Stakeholder interviews are an essential part of IGEM, particularly the Human Practices and Ethics side of things. By speaking to real people who have worked in the field of your project and are directly affected by the issues your project will address, you can gain a deeper understanding of the needs you need to meet in order for your project to truly make a difference. Speaking to these people will only further humanise the issues you're trying to overcome, further inspiring your team. It will also help aid the direction of your project with ideal pathways to go down and ensure your project stays grounded in the reality of your target audience. This is a good opportunity to give voices in synthetic biology to a diverse audience, this can be particularly notable as synthetic biology is not a highly accessible field and you can use your platform to uplift the voices of vulnerable groups. (This guide principally reflects end users of your project, not experts who will give scientific clarification of your project, who you also need separately as stakeholders.)

Guideline:

  1. Identify the target audience of stakeholders that you need primary input from. These will be your end users and may fall into multiple categories: e.g., for a diagnostic test, you'll have the patients who will use the test and the healthcare workers who will conduct it.
  2. Select a diverse line up of stakeholders who reflect the final users of your project, e.g., if you intend for your project to be used internationally, you need to get stakeholders from different countries, or if you have a specific implementation plan in a certain country, you must find stakeholders from there (or individuals with expert knowledge of the issues regarding your project in said country).
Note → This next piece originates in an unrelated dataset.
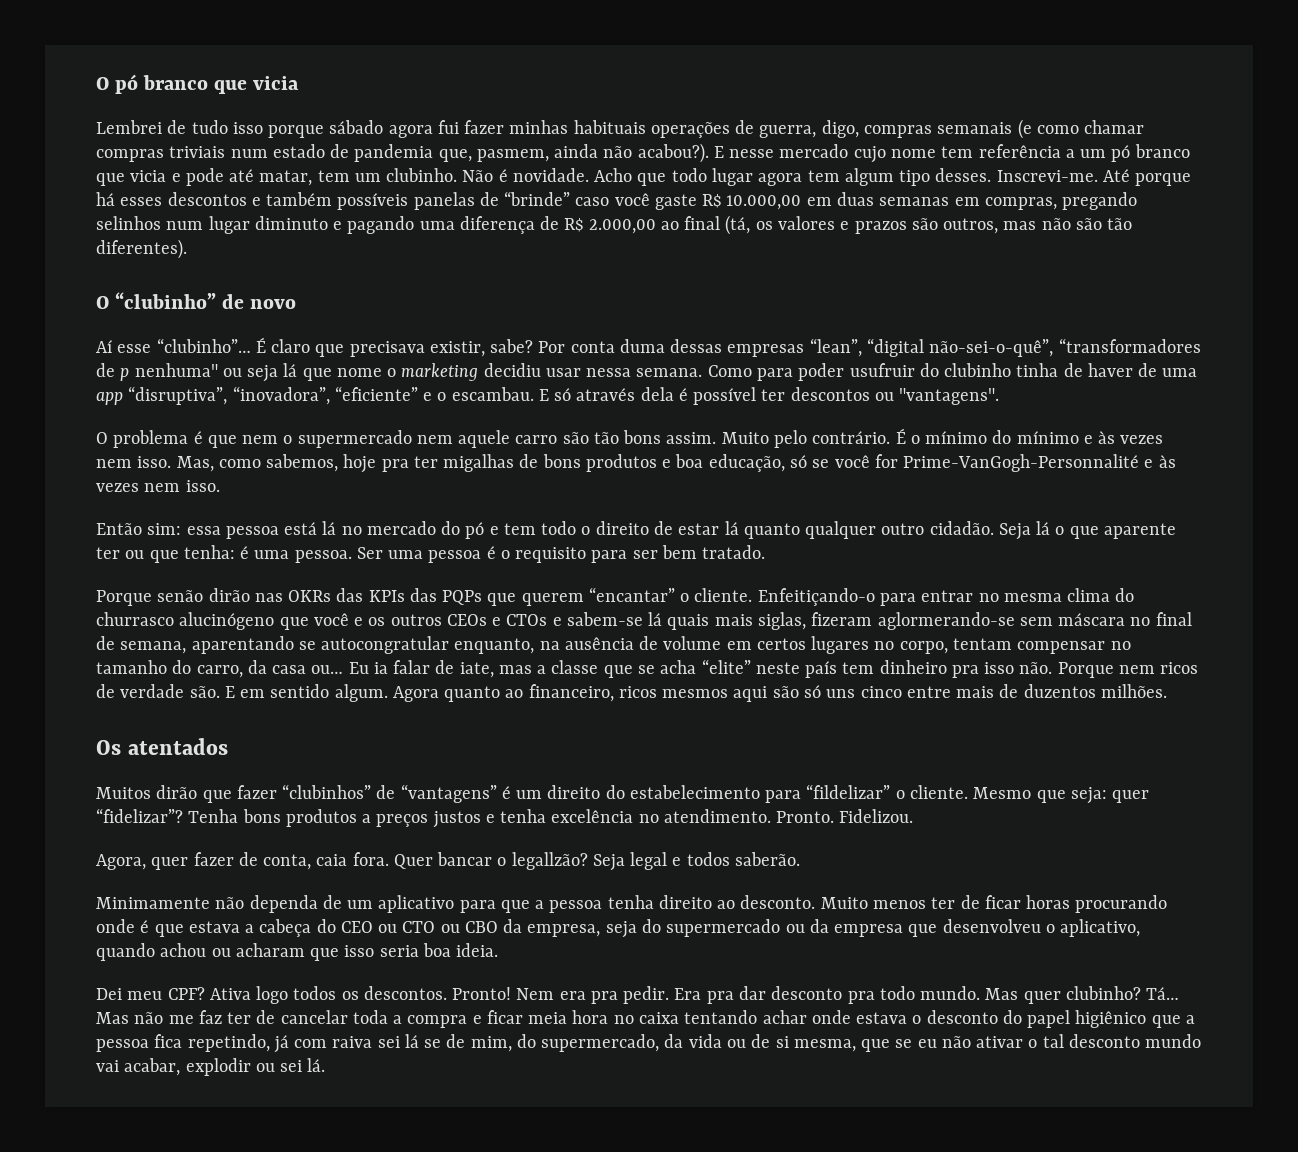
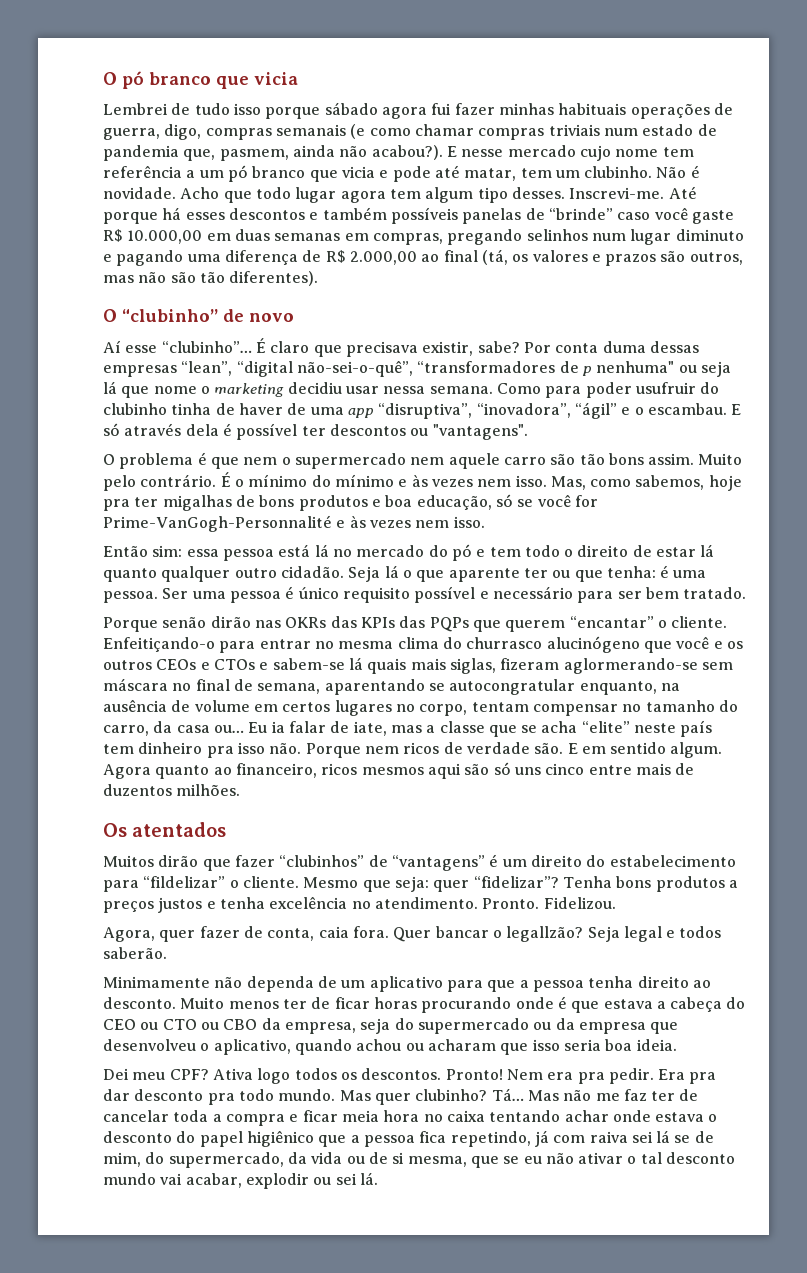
[334,386,418,401] “eficiente” -> [574,402,617,419] “ágil”
[500,547,587,563] o requisito -> [297,586,573,603] único requisito possível e necessário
  3. From there, you must decide when to conduct formal vs informal interviews. Formal interviews will generally be taken with utmost focus, being recorded and transcribed whilst informal interviews can be more conversational with general questions to prompt helpful information from stakeholders. Informal vs formal interviews will be largely determined by personal situations with stakeholders' proximity to the issue you are investigating and their preferences of sharing information but aim to ensure you have formal interviews with potential end-users of your project.
  4. Prepare a list of questions for each category of stakeholders, e.g., for the category of infectious diseases: patients, healthcare workers, etc. Ensure the questions you ask will result in answers you can use to directly implement changes into your project. Ask for consent from stakeholders and inform them, being transparent with individual stakeholders about how their interviews will be used.
  5. For formal interviews, record and transcribe the meetings, deleting these files at a later agreed upon date when the write up is complete.
  6. Write up the results of your interviews: include a basic summary of the stakeholder account, the key things you learnt from it and how you will use these findings to improve and inform your project moving forward.